## [Required work]
Count the lines holding the string "tlabel" in the records, and give only the count.

━━━━━━━━━━━━━━━━━━━━

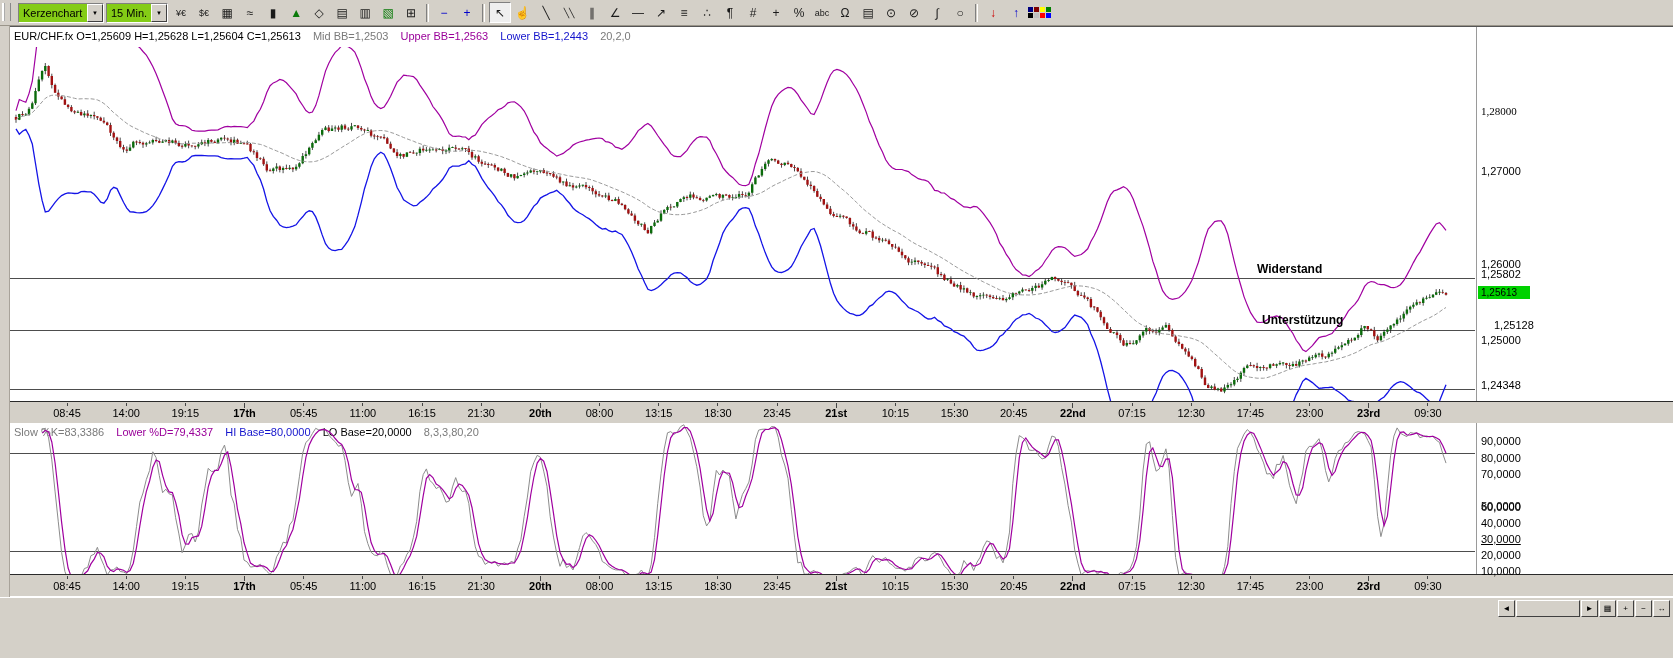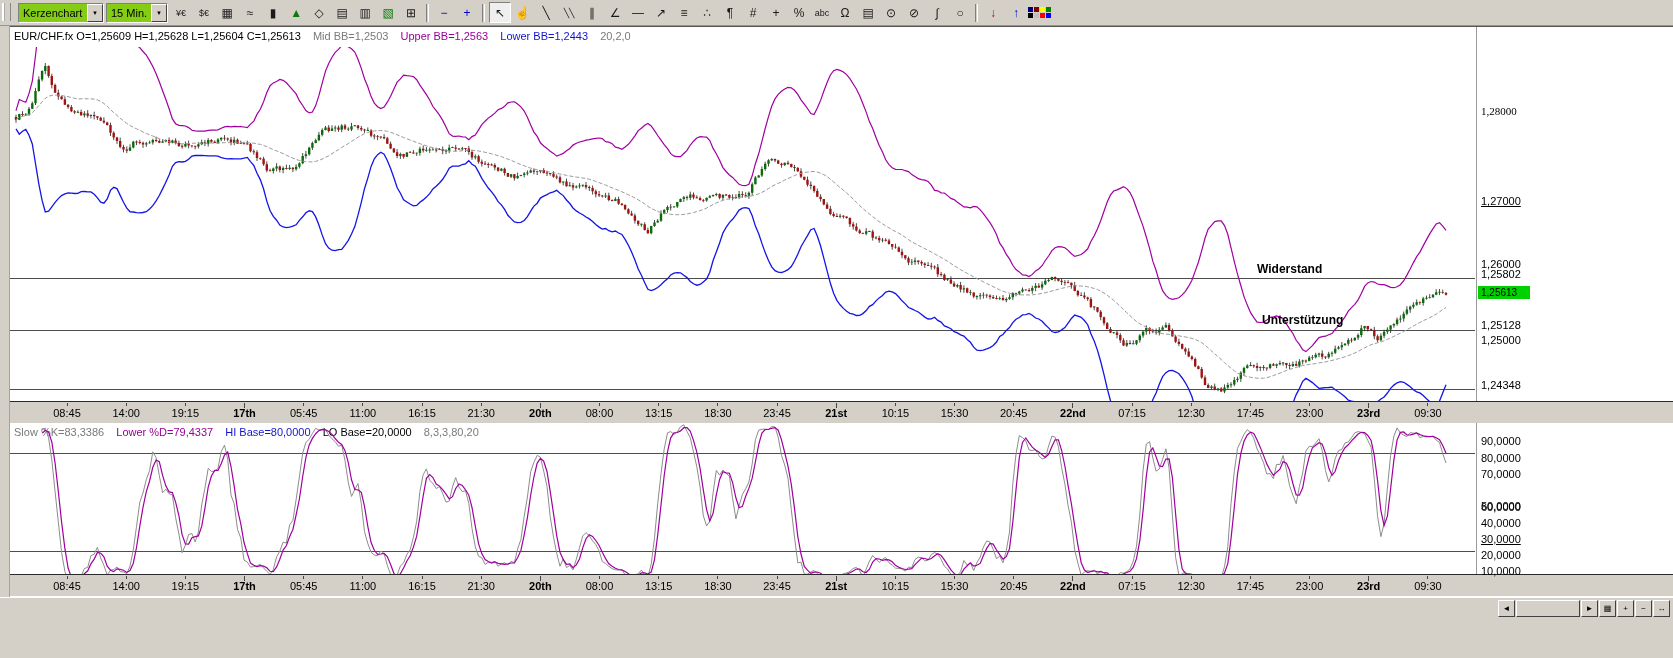--- a/index.html
+++ b/index.html
@@ -251,25 +251,25 @@
         <span class="tick" style="left: 1239.9px; height: 3px;"></span>
         <div class="tlabel" style="left: 1215.4px;">17:45</div>
         <span class="tick" style="left: 1299.1px; height: 3px;"></span>
         <div class="tlabel" style="left: 1274.6px;">23:00</div>
         <span class="tick" style="left: 1358.2px; height: 5px;"></span>
         <div class="tlabel day" style="left: 1333.7px;">23rd</div>
         <span class="tick" style="left: 1417.4px; height: 3px;"></span>
         <div class="tlabel" style="left: 1392.9px;">09:30</div>
       </div>
   <div class="y-label" style="top: 78px; font-family: Liberation Serif, serif;">1,28000</div>
-      <div class="y-label" style="top: 168px; text-decoration: underline;">1,27000</div>
+      <div class="y-label" style="top: 138px;">1,27000</div>
       <div class="y-label" style="top: 230.6px; text-align: right;">1,26000</div>
       <div class="y-label" style="top: 306.9px;">1,25000</div>
       <div class="y-label" style="top: 240.7px;">1,25802</div>
-      <div class="y-label" style="top: 292.1px;">1,25128</div>
+      <div class="y-label" style="top: 292.1px; margin-left: 13px;">1,25128</div>
       <div class="y-label" style="top: 351.6px;">1,24348</div>
       <div class="y-label" style="top: 408px;">90,0000</div>
       <div class="y-label" style="top: 417px; margin-top: 8px;">80,0000</div>
       <div class="y-label" style="top: 440.6px;">70,0000</div>
       <div class="y-label" style="top: 474px;">60,0000</div>
       <div class="y-label" style="top: 473.2px;">50,0000</div>
       <div class="y-label" style="top: 489.5px;">40,0000</div>
       <div class="y-label" style="top: 505.8px; text-decoration: underline;">30,0000</div>
       <div class="y-label" style="top: 522.1px;">20,0000</div>
       <div class="y-label" style="top: 538.4px;">10,0000</div>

━━━━━━━━━━━━━━━━━━━━

## [Solution]
4